TEXT —
- Opening Delimiter -
Oh How I Miss Manila Mahjong
/Ah, the inimitable sounds and smells from the mahjong (or mah jongg, or even Maahj) parlors of Manila. Mahjong would seem to be the purview of ladies of leisure in the Philippines, or wherever else it is played around the world, indulged in by all socio-economic classes. It’s a pastime that transgresses the boundary between leisure play and full-scale gambling.
I grew up playing mahjong, or rather my parents, aunts, uncles, neighbors, and their circle played mahjong quite regularly that, by osmosis, I also learned and appreciate the finer points of the game. While the family played for money, however, it was not for very high stakes, just enough to make it enjoyable and worthwhile to spend a whole afternoon on.
So ingrained was the culture of mahjong in our lives that, one year, I remember we even had a birthday cake made for Mom (similar to photo below). Country Bake Shop on Isaac Peral made those really, uniquely-designed and beautiful cakes.
For those unfamiliar with the game, mahjong is essentially an off-shoot of (gin) rummy, or contract bridge, or vice-versa. It is usually played by four people. However, the main difference between bridge and mahjong is that in bridge, your partner and you play and set up your contract as a team. In mahjong, you play and strategize (create a contract or template) for yourself, making it one against three.
To win by declaring mahjong, a player tries to complete subsets of either three of a kind, a sequence run (e.g., 3-4-5 clubs or sticks) or various combinations thereof, to compose a winning hand.
History of the Game
Like fireworks and the compass, mahjong was invented in China, and its similar composition to a deck of cards (four suits, running up to number 9) is no coincidence. Playing cards were also actually invented in old China. As far back as the 14th century, the four-suited playing card deck first surfaced in the west in Mameluke Egypt, brought over from ancient Cathay. From there, it worked its way up the Iberian Peninsula into Spain, France, then Italy, and the rest of the western world. The early version of Spanish playing cards (with the four suites of coins, cups, swords, and clubs) then came to the Philippines via Spanish rule.
(There supposedly is a Filipino card game similar to mahjong called pangginggue, actually, a Fil-Hispanic-originated card game. In my days in Manila, I had heard of it but was never familiar with it. I learned that a group plays it at the Elks Lodge in Alameda. So, for the first time in my 70 years, I came face-to-face with this old Filipino card game one giant ocean away from the homeland. I found out, however, that pangginggue is probably 60% similar to mahjong, but it’s very much a game of chance rather than strategy, which I think mahjong is ,so it’s something I don’t see myself cultivating.)
Back to old Cathay. The playing cards’ transformation to mahjong tiles may have occurred, as one version goes, when it might have been invented for Chinese royalty who played it in secret to keep the knowledge to themselves. Another story claims that a general devised the game to amuse his troops during the Taiping Rebellion of 1850-1864. But the one certainty seems to be is that it was conceived by persons with some high, mathematical sophistication given the myriad math combinations of the game.
- Closing Delimiter -
TASK OBJECTIVE — Please answer from the mahjong text above: where did the four-suited playing card deck first surface in the west?

Saved entries —
- Opening Delimiter -
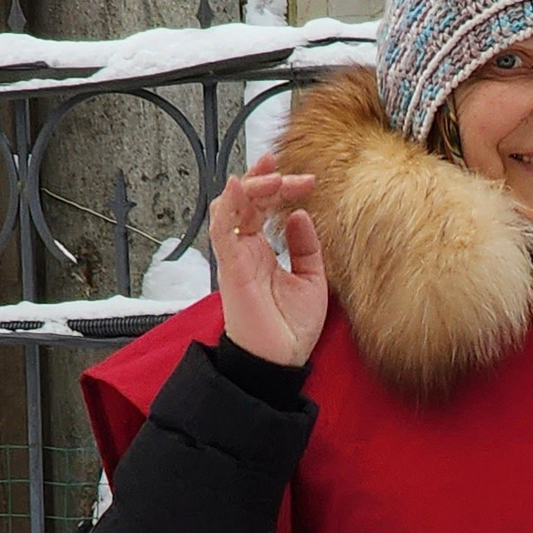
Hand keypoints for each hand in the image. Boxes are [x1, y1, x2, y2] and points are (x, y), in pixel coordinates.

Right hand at [208, 155, 326, 367]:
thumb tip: (300, 214)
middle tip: (290, 173)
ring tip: (273, 176)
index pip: (264, 207)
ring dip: (249, 186)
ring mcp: (235, 256)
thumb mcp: (311, 279)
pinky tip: (240, 186)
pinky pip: (222, 229)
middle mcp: (244, 249)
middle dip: (266, 180)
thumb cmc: (291, 326)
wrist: (281, 359)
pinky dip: (229, 206)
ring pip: (230, 207)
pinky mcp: (230, 266)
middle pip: (246, 200)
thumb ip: (305, 246)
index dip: (283, 188)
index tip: (309, 181)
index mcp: (260, 250)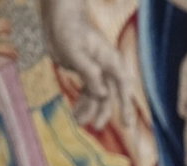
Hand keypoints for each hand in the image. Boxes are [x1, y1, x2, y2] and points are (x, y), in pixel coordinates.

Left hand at [40, 0, 128, 126]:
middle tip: (96, 127)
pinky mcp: (85, 71)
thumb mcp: (76, 52)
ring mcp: (96, 70)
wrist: (58, 16)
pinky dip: (82, 102)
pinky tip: (76, 113)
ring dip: (90, 109)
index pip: (123, 86)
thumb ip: (90, 73)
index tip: (127, 124)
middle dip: (105, 112)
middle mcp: (106, 67)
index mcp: (110, 61)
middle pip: (111, 95)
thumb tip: (103, 95)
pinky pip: (87, 91)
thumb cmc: (68, 29)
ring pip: (97, 95)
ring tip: (79, 122)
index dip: (126, 106)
- Closing Delimiter -
OUTPUT FOR THIS EXERCISE — In Mameluke Egypt, as far back as the 14th century.